Saved data entries:

•••••

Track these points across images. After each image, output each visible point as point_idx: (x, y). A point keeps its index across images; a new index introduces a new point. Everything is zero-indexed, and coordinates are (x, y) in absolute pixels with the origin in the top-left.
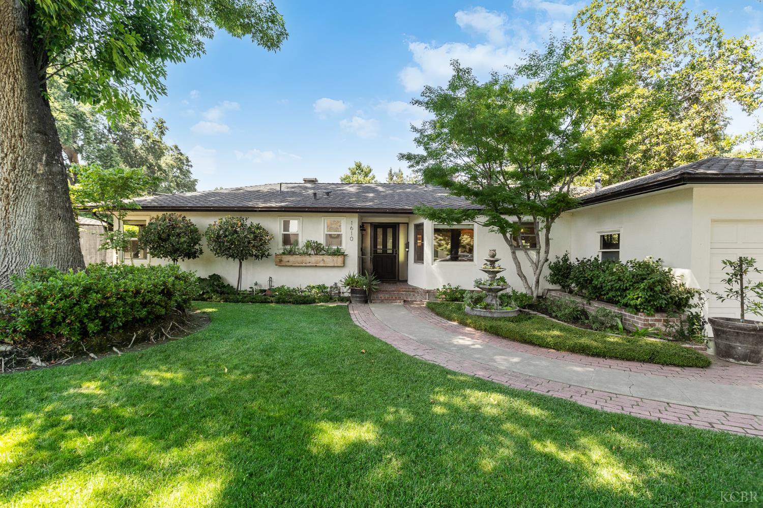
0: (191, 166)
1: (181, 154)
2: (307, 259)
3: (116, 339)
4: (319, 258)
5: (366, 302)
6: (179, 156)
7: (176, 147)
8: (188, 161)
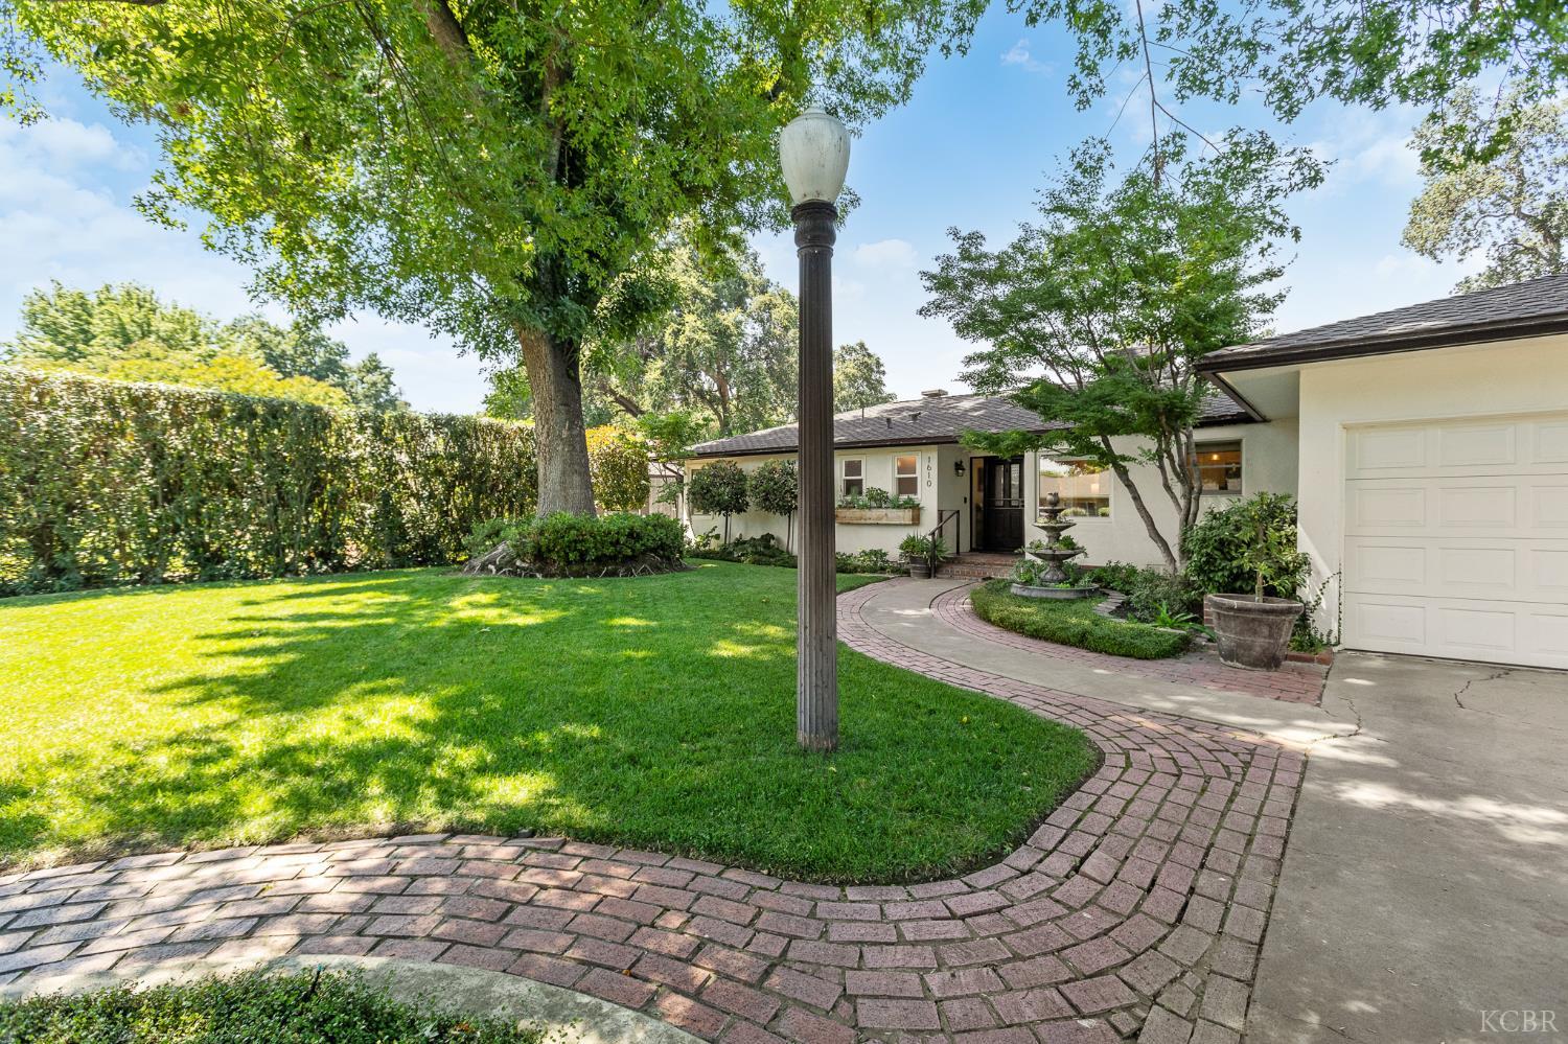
0: (884, 373)
1: (869, 356)
2: (867, 513)
3: (590, 569)
4: (882, 512)
5: (928, 576)
6: (866, 359)
7: (862, 346)
8: (878, 364)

•••••

# ASSIGNMENT
Transcribe exactly, and only, the lines from the one containing "2: (307, 259)" through the last line of the records above, both included; leave out the pictures.

# RESPONSE TO THIS EXERCISE
2: (307, 259)
3: (116, 339)
4: (319, 258)
5: (366, 302)
6: (179, 156)
7: (176, 147)
8: (188, 161)
0: (884, 373)
1: (869, 356)
2: (867, 513)
3: (590, 569)
4: (882, 512)
5: (928, 576)
6: (866, 359)
7: (862, 346)
8: (878, 364)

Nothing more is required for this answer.